PASSAGE PROVIDED ->
·····

# Remember September 11, 2001



## miketx60 (Jul 20, 2015)

And remember that we now have a president that this is arming the people who did this. 
These images were sent to me in 2001 by a LEO on the scene.

Except for this one.






















































































































Just a few. God bless America.


----------



## slayer61 (Aug 4, 2014)

Thanks for the reminder of that fateful day.


----------



## SouthernBoy (Jun 27, 2007)

One of the things I find very sad is that the remains of the victims are interspersed with those of their killers. This has bothered me since this tragic event took place.


----------



## miketx60 (Jul 20, 2015)

SouthernBoy said:


> One of the things I find very sad is that the remains of the victims are interspersed with those of their killers. This has bothered me since this tragic event took place.


Yeah, but the killers all went to hell.


----------



## SouthernBoy (Jun 27, 2007)

miketx60 said:


> Yeah, but the killers all went to hell.


True.


----------



## miketx60 (Jul 20, 2015)

I wonder if hussein obama will say anything about this today?


----------



## CW (Mar 20, 2015)

miketx60 said:


> I wonder if hussein obama will say anything about this today?


A bowed head and silence would probably say much more.

We should try to forgive,
But never forget,
And be all the wiser and more determined for it.


----------



## miketx60 (Jul 20, 2015)

Sorry, but with what I see today passing as muzzies, and what they are doing, I can't begin to think about forgiveness.


----------



## desertman (Aug 29, 2013)

·····

(Excerpt from a dataset)
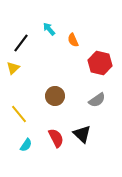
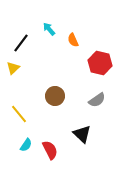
red semicircle: moved 6 px left, 12 px down
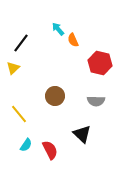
cyan arrow: moved 9 px right
gray semicircle: moved 1 px left, 1 px down; rotated 36 degrees clockwise
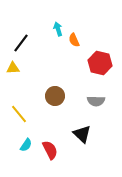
cyan arrow: rotated 24 degrees clockwise
orange semicircle: moved 1 px right
yellow triangle: rotated 40 degrees clockwise
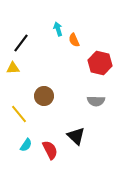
brown circle: moved 11 px left
black triangle: moved 6 px left, 2 px down
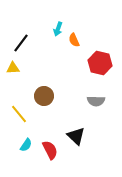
cyan arrow: rotated 144 degrees counterclockwise
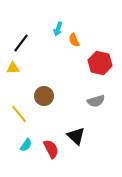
gray semicircle: rotated 18 degrees counterclockwise
red semicircle: moved 1 px right, 1 px up
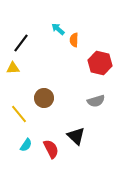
cyan arrow: rotated 112 degrees clockwise
orange semicircle: rotated 24 degrees clockwise
brown circle: moved 2 px down
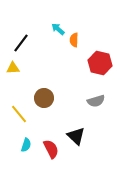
cyan semicircle: rotated 16 degrees counterclockwise
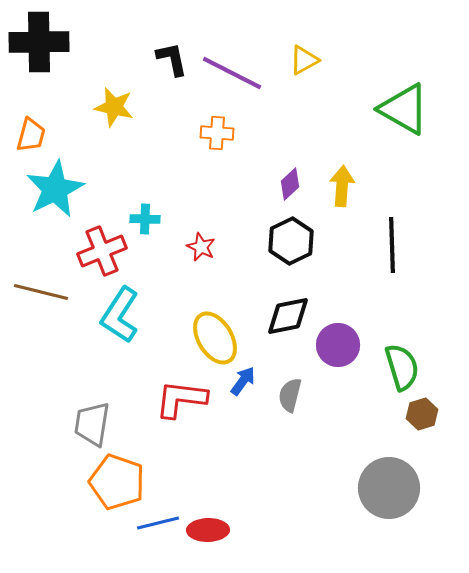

·····

PROBLEMS AND TASKS ->
a. From the September 11 thread, write out the passage that begins at the words "Sorry, but with" and stops after "(Aug 29, 2013)". Switch "forgiveness" to "reconciliation".
b. According to the September 11 thread, who sent miketx60 the images in 2001?
c. Finish out the next part of the September 11 forum thread, picking up after its final line.

RESPONSE LIST ->
a.
Sorry, but with what I see today passing as muzzies, and what they are doing, I can't begin to think about reconciliation.


----------



## desertman (Aug 29, 2013)

b. A LEO on the scene.

c.
I was in New York on that day. About 20 miles away up the Hudson just south of the Tappan Zee Bridge. Seeing those towers burn was something I'll never forget. It looked as if all of Manhattan was going up in flames. My first thoughts were: My God, we're under attack on our own soil! How many more will there be? "Un-freaking" believable! My thoughts then turned to all of those people trapped in those buildings. And of those trying to get them out. I left before the twin towers collapsed. Thinking that they never would. I just thought: How in the hell are they ever going to put that out? By the time I got back they were already down. Only to learn that the Pentagon was also hit and that another plane had crashed in Shanksville, PA.


----------



## miketx60 (Jul 20, 2015)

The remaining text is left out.